◆ What is needed
Wherever the string "depth" appears in the records, return the line that holds it.

==== Data shown

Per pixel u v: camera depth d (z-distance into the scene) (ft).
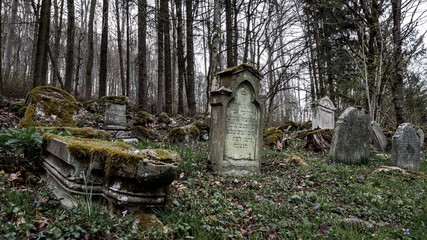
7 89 45.57
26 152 12.70
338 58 54.85
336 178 17.51
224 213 10.08
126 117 29.30
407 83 57.11
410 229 9.87
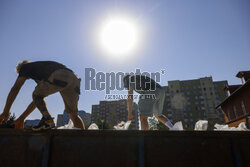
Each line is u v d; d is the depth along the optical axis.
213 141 1.49
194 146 1.47
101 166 1.43
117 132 1.51
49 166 1.45
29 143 1.51
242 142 1.49
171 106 79.06
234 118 24.77
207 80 80.81
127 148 1.47
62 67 2.20
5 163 1.46
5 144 1.51
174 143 1.48
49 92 2.03
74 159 1.45
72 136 1.52
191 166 1.42
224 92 77.75
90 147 1.48
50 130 1.54
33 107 2.37
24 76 2.05
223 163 1.43
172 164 1.43
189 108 77.56
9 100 1.98
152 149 1.47
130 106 2.89
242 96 21.81
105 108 113.69
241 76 27.66
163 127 18.94
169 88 82.75
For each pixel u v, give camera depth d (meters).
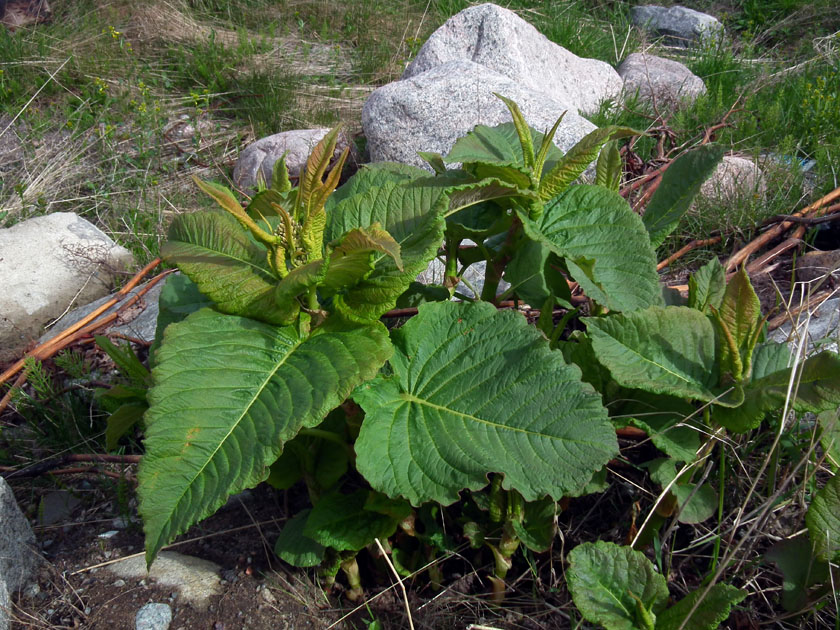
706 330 2.01
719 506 2.29
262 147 5.37
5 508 2.41
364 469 1.78
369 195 2.11
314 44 7.68
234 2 8.30
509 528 2.11
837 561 1.96
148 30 7.42
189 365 1.78
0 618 2.30
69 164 5.70
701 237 3.71
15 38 7.19
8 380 3.48
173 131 6.21
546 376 1.87
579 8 8.71
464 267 2.59
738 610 2.14
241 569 2.46
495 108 4.48
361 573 2.44
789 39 8.04
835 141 4.45
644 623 1.83
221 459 1.67
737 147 4.83
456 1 8.12
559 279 2.41
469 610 2.28
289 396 1.74
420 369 2.01
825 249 3.64
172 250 1.98
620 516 2.40
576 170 2.16
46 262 4.26
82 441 3.07
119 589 2.39
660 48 7.88
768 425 2.44
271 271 1.93
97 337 2.28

========

◆ Task response
Per pixel u v: camera depth d (z-distance into the scene) (ft).
Each line is u v d; d is the depth along the optical axis.
For each pixel u v, give camera depth d (meters).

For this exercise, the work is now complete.